Start of Dataset
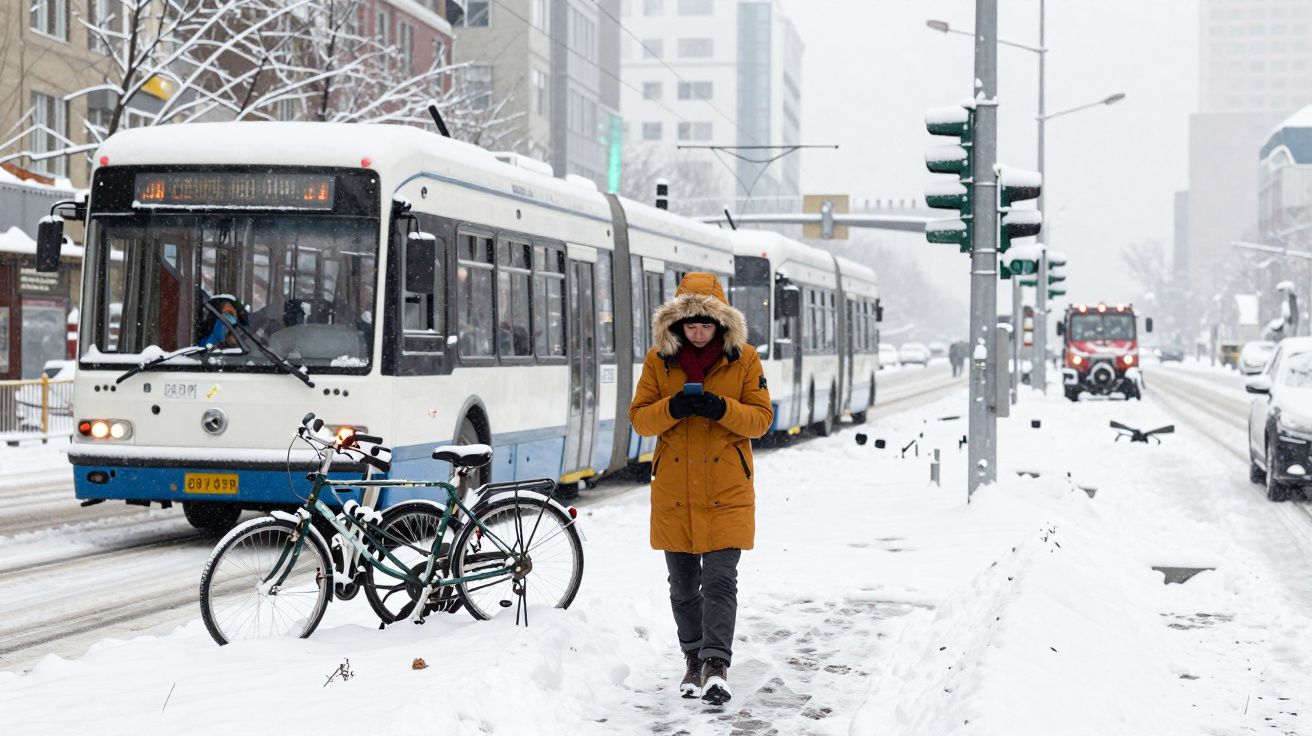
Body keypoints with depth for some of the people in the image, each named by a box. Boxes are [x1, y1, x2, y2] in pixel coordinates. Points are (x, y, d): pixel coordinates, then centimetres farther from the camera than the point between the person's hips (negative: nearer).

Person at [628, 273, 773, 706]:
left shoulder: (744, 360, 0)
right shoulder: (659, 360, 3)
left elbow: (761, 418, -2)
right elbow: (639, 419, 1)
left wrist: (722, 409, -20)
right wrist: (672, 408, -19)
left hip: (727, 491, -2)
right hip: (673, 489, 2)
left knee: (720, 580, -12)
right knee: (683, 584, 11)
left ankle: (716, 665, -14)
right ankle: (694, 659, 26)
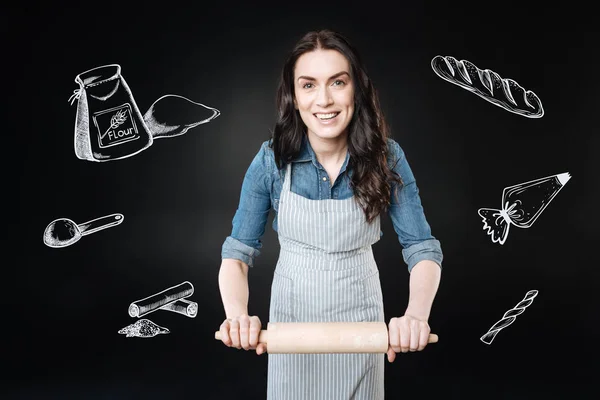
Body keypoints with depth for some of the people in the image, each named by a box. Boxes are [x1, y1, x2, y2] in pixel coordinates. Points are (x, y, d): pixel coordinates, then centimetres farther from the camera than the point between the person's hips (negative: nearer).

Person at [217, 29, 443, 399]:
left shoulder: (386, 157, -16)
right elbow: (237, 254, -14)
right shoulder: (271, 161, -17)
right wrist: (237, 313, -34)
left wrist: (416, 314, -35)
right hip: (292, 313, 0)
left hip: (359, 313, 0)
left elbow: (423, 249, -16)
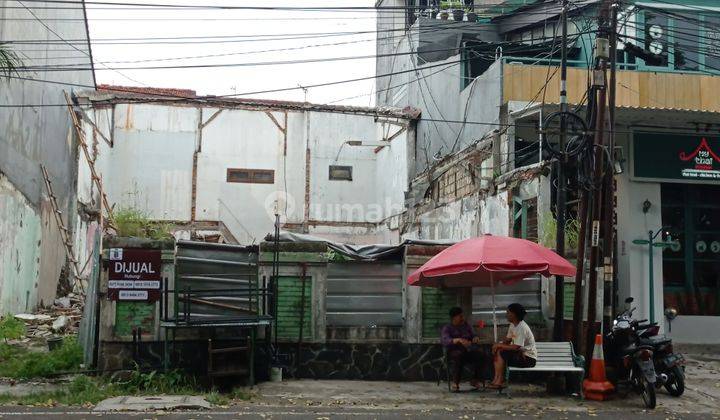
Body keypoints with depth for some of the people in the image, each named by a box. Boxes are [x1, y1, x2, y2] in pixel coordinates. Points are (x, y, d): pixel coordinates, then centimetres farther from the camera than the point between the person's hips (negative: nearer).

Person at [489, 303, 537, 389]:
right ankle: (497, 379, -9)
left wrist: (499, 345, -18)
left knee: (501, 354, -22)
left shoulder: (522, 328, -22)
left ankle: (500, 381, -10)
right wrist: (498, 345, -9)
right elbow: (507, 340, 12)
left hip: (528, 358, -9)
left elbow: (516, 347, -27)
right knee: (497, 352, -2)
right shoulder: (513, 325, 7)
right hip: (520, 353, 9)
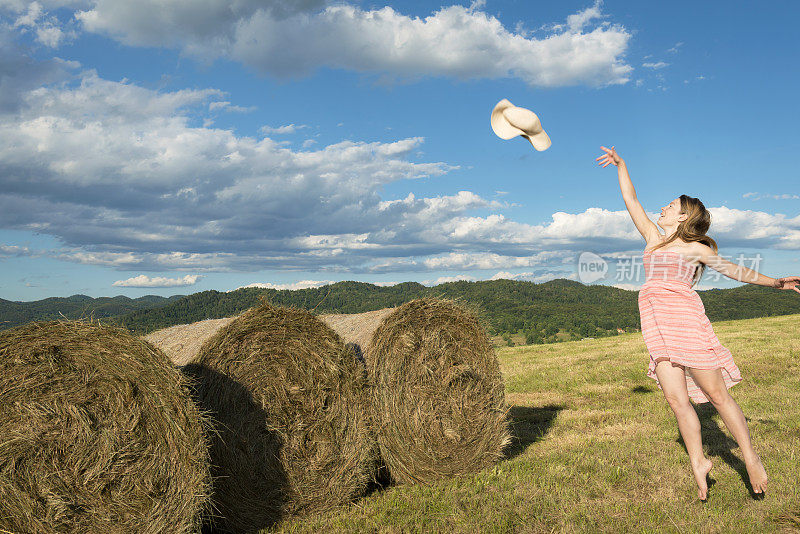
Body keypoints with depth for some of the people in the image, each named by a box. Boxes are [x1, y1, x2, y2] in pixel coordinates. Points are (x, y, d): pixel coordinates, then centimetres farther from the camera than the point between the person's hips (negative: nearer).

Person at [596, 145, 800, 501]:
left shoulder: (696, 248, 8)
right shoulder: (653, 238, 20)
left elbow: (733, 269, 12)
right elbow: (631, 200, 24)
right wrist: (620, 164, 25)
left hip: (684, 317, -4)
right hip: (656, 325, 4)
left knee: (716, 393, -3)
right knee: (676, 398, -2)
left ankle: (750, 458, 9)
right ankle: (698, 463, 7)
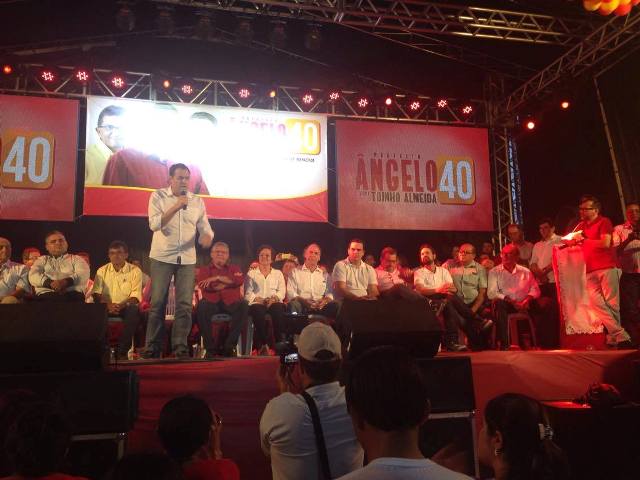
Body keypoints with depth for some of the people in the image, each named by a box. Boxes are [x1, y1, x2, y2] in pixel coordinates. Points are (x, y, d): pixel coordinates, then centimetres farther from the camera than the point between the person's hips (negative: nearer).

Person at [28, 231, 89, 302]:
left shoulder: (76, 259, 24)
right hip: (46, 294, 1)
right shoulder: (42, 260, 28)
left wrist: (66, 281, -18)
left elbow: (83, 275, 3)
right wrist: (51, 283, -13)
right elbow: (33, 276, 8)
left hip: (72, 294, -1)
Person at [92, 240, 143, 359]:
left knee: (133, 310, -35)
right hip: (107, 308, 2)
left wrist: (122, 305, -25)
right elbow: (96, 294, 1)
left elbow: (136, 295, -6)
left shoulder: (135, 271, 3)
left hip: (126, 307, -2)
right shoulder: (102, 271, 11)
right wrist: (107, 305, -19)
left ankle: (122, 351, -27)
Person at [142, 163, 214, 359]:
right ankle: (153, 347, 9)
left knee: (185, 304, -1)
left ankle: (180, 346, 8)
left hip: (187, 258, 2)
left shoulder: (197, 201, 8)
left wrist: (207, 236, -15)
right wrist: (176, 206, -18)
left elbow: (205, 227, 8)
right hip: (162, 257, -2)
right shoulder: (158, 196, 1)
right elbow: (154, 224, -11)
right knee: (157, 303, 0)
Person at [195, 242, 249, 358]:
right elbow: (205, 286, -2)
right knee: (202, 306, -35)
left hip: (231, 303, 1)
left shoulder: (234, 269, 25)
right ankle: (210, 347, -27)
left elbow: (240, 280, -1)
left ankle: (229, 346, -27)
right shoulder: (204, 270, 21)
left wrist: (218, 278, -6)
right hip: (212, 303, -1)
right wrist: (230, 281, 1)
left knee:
End of Dataset
▸ Problem to work on
Can you reproduce, character for character, the lines above, starting at the line that contains "left shoulder: (234, 269, 25)" and ending at the final line?

▸ Answer to this exercise
left shoulder: (234, 269, 25)
right ankle: (210, 347, -27)
left elbow: (240, 280, -1)
left ankle: (229, 346, -27)
right shoulder: (204, 270, 21)
left wrist: (218, 278, -6)
right hip: (212, 303, -1)
right wrist: (230, 281, 1)
left knee:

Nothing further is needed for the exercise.